Task objective -> Copy verbatim the block of lines in the entries below whose first line contains "middle tip: (83, 224)" and whose last line contains "middle pip: (230, 135)". Leave out all other lines.

Given entries ->
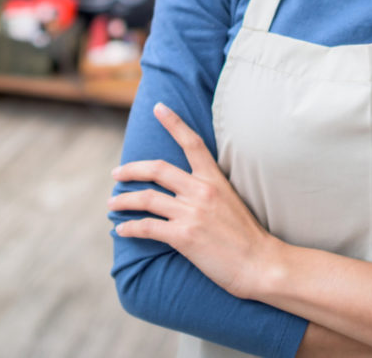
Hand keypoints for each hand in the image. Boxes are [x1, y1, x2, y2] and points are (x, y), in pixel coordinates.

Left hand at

---

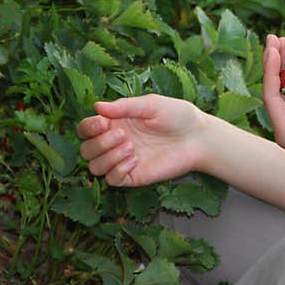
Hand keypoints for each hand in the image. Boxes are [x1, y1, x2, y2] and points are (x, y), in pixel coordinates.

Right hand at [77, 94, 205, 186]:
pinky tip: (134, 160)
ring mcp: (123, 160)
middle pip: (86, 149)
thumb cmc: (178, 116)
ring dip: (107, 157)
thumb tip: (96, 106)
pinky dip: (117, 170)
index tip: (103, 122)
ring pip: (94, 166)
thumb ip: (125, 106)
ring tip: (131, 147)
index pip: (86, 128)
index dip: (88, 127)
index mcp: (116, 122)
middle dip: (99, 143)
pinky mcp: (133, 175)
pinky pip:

* * *

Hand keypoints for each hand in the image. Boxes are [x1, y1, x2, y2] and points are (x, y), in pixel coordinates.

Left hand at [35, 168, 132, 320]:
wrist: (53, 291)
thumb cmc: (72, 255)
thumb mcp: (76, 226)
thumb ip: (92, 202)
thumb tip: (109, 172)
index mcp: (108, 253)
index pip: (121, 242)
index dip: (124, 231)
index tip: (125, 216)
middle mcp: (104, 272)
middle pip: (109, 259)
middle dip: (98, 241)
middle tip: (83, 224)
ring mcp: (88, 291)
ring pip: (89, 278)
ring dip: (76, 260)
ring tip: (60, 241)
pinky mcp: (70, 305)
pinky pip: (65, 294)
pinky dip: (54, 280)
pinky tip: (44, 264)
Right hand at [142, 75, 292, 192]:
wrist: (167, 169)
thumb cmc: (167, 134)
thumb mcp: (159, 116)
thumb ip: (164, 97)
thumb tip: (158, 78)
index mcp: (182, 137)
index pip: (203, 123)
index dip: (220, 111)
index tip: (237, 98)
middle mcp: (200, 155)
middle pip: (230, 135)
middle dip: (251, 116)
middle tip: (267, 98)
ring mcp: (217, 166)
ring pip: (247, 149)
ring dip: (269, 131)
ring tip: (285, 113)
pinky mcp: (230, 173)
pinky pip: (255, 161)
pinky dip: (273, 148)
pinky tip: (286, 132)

Task result ->
middle tip: (83, 224)
ring mcp: (88, 291)
ring pip: (89, 278)
ring dip: (76, 260)
ring tip: (60, 241)
pinky mcp: (70, 305)
pinky pip: (65, 294)
pinky dip: (54, 280)
pinky tip: (44, 264)
Right hand at [142, 75, 292, 192]:
wrist: (167, 169)
thumb cmc: (167, 134)
thumb mcp: (159, 116)
thumb ip: (164, 97)
thumb tip: (158, 78)
index mcp: (182, 137)
index pip: (203, 123)
index dip: (220, 111)
index tip: (237, 98)
middle mcp: (200, 155)
middle pip: (230, 135)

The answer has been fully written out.